While the methodology makes sense and is probably the best available considering the shortcomings of federal crime data, the punishment rate is not yet the magic metric. Unpacking the components of Pew’s punishment rate illustrates how tricky measuring criminal justice progress can be. The punishment rate depends on the number of crimes reported by the FBI. But the Uniform Crime Report, created in the 1920s, tracks only seven key crimes: murder, assault, rape, robbery, arson, burglary, larceny, motor vehicle theft. It excludes dozens of offenses — most notably drug crimes, which have been a major factor in the growth of prison populations. Pew’s report readily acknowledges that the Uniform Crime Report omits crimes for which roughly one-fifth of state prisoners are serving time.
“What that means is not to say that drug trafficking is not a serious crime, just that it's not reported and tracked in a way that you can support adding it to this formula,” Gelb said. “It does mean that — other things being equal — a state that has a lot of drug enforcement activity and stiff sentencing for drug offenses will have a higher punishment rate.”
The other trouble with the punishment rate is in the lag between crime and judgment. Pew is comparing the crime rate each year to the current prison population at that moment. It doesn't account for the people being sentenced each year or the prison intakes. It also doesn't look at what crimes those in prison were convicted of. So there is an inherent lag between when crimes happen and when someone might go to prison for them. Despite plummeting crime since the 1990s, the growth in the punishment rate didn’t overtake the rise in imprisonment until 2011. That may be partially explained by the gap in time between crime and incarceration, though Gelb contends that effect is ameliorated by calculating rolling averages for offense severity (but not the crimes themselves or the imprisonment rate). He said the adjustment is meant to be a barometer of the seriousness of crimes in a year rather than a “fine-tuned calculation.” But that lack of precision could undercut Pew’s implicit argument that in some states we are “punishing for punishment’s sake.”

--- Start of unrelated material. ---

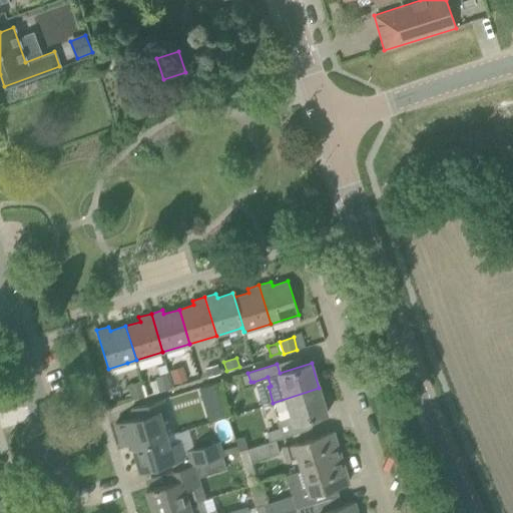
[(164,364),(156,367),(158,374),(167,372),(164,364)]
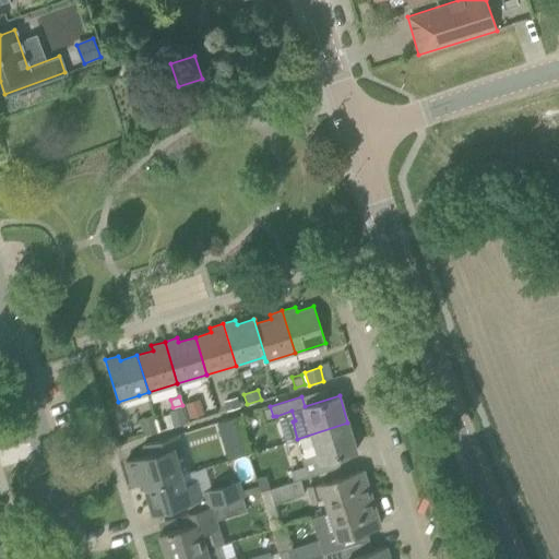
[(226,411),(239,406),(237,397),(223,402),(226,411)]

Gelb concedes that the new report tries to shine a light on just one piece of a complicated system, and that it doesn’t explicitly factor in arrests, convictions or sentencing. But he hopes that the punishment rate will help start conversations among policymakers that a simple incarceration rate won’t.
“Our aspiration for the report is that states will take a look at these numbers and try to unpack what they mean,” said Gelb. “Even though the data is imperfect, it brings us a big step closer to understanding how states are using prisons.”